**Requirement**
Your task is to copy the lines from the line containing "For every layout" through the end of the listing below, both included, without any pictures.

++++++

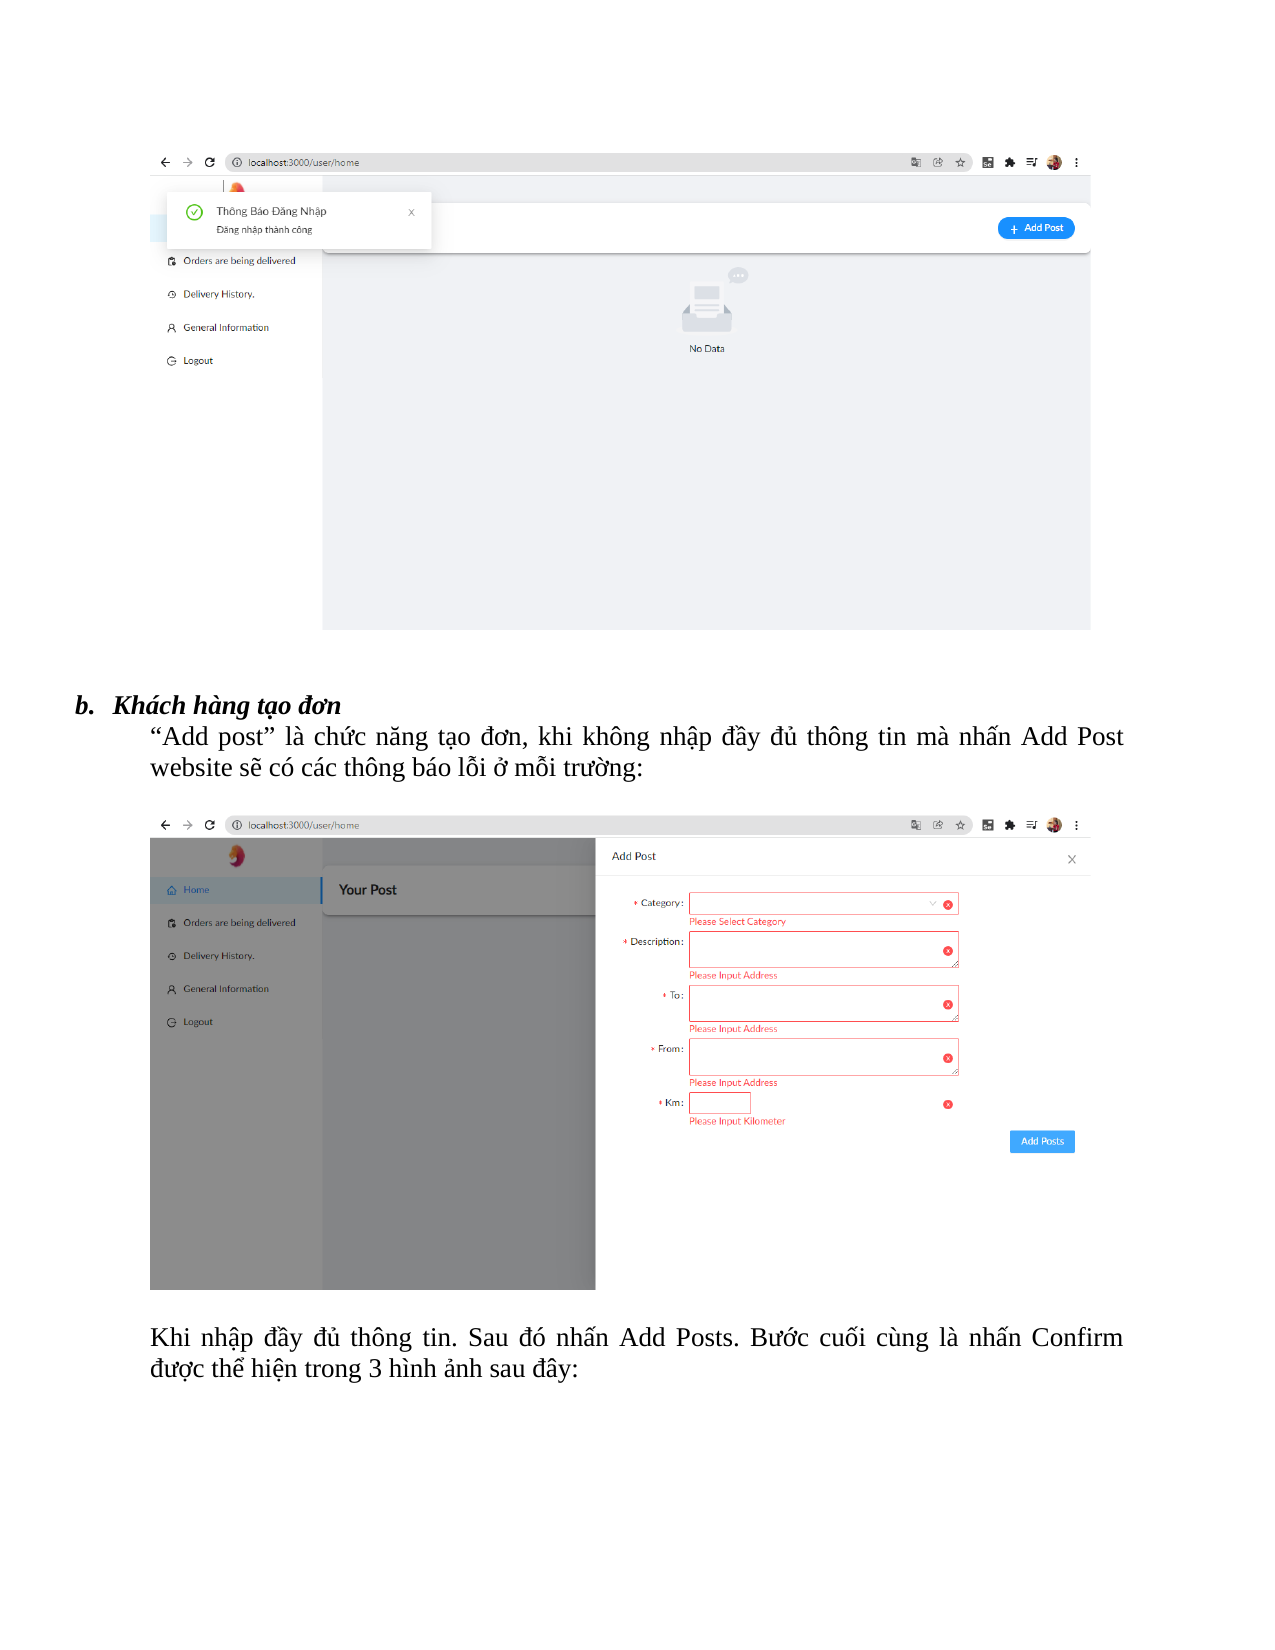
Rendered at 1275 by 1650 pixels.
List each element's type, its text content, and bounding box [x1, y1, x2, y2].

list Khách hàng tạo đơn [75, 689, 1125, 720]
picture [150, 813, 1091, 1290]
text “Add post” là chức năng tạo đơn, khi không nhập đầy đủ thông tin mà nhấn Add Post website sẽ có các thông báo lỗi ở mỗi trường: [150, 720, 1125, 782]
text Khi nhập đầy đủ thông tin. Sau đó nhấn Add Posts. Bước cuối cùng là nhấn Confirm được thể hiện trong 3 hình ảnh sau đây: [150, 1321, 1125, 1383]
picture [150, 150, 1091, 630]
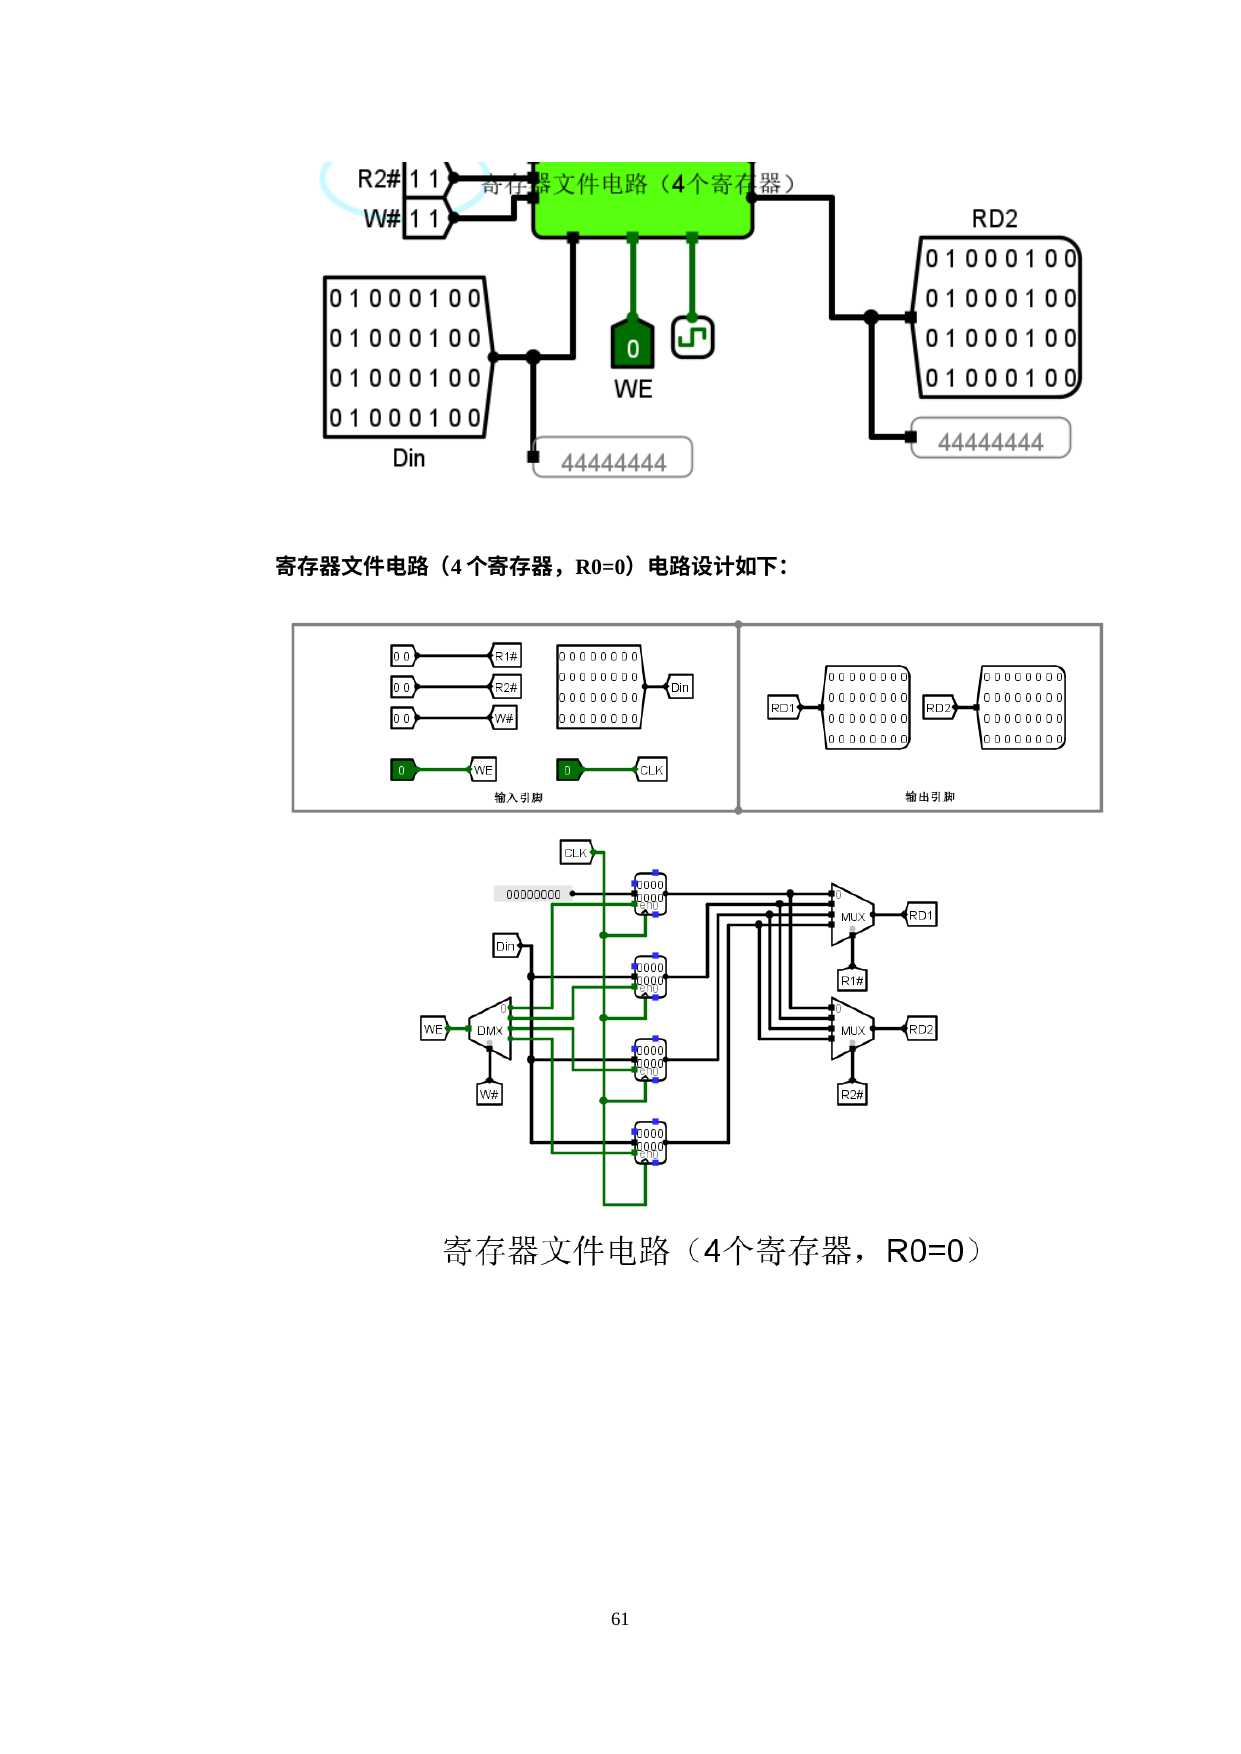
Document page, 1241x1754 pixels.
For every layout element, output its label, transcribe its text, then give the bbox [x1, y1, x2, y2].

picture [275, 610, 1141, 1273]
picture [275, 162, 1141, 492]
text 寄存器文件电路（4个寄存器，R0=0）电路设计如下： [276, 548, 1053, 581]
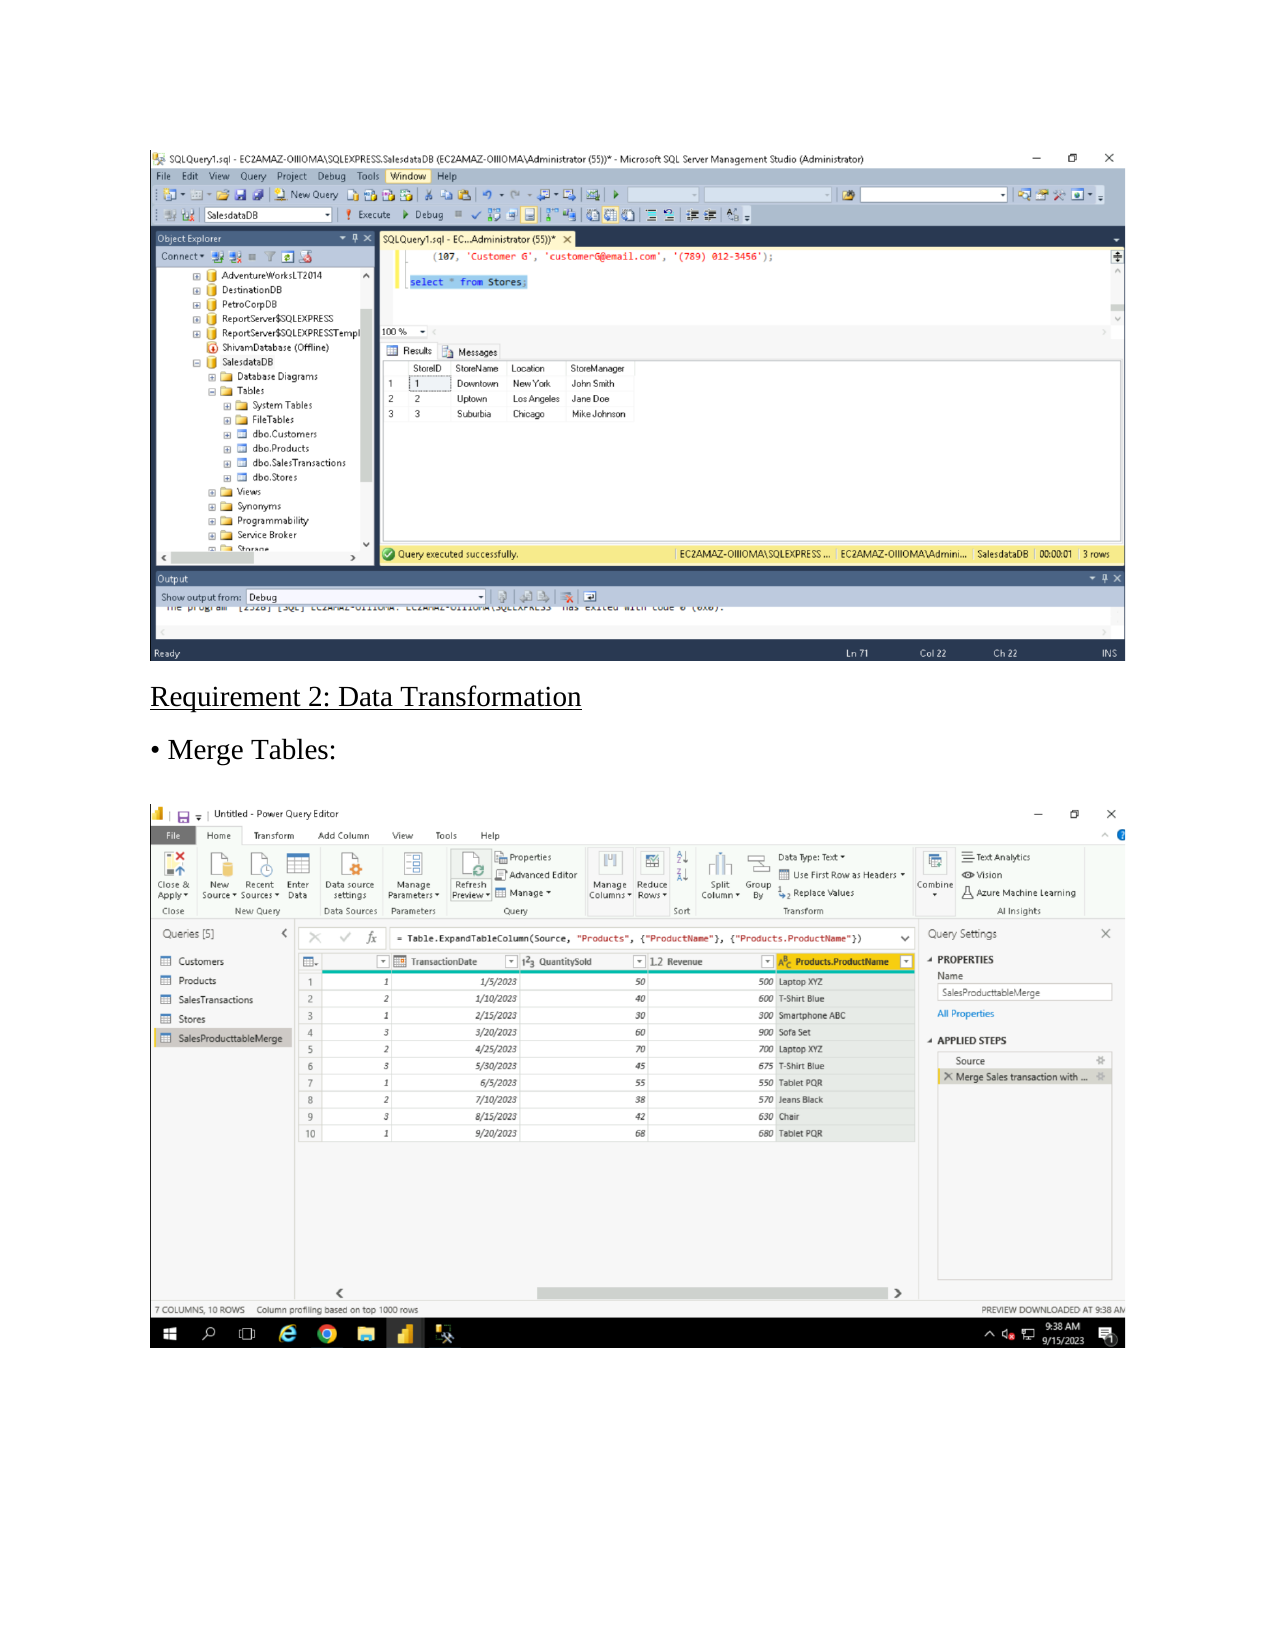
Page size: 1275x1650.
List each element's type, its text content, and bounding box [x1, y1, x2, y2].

text Requirement 2: Data Transformation [150, 679, 1125, 713]
picture [150, 804, 1125, 1348]
picture [150, 150, 1125, 661]
text • Merge Tables: [150, 732, 1125, 766]
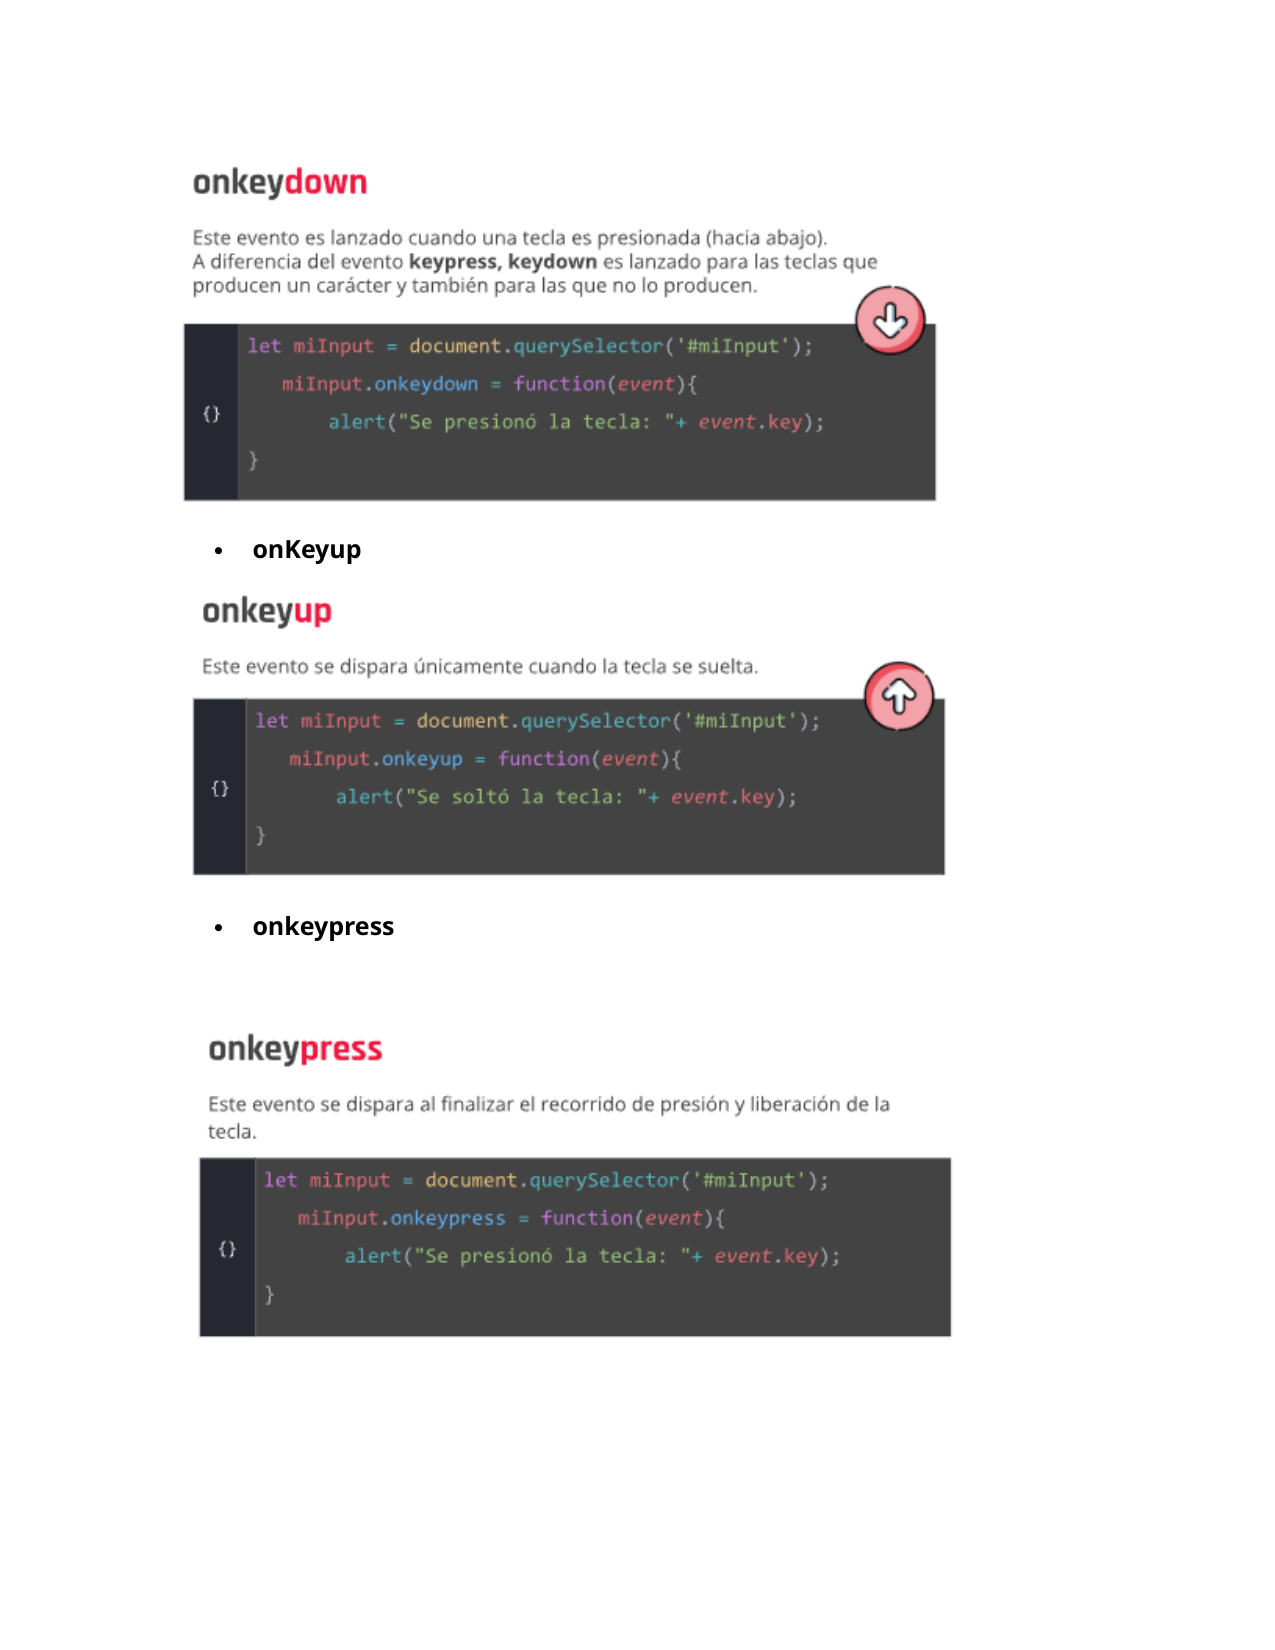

++++++

**Output**
For every layout element, output its label, transcribe its text, then give the bbox [x1, y1, x2, y2].

picture [275, 610, 1141, 1273]
picture [275, 162, 1141, 492]
text 寄存器文件电路（4个寄存器，R0=0）电路设计如下： [276, 548, 1053, 581]
Page size: 1275x1650.
List each element's type, its text content, and bounding box [x1, y1, x2, y2].

text Requirement 2: Data Transformation [150, 679, 1125, 713]
picture [150, 804, 1125, 1348]
picture [150, 150, 1125, 661]
text • Merge Tables: [150, 732, 1125, 766]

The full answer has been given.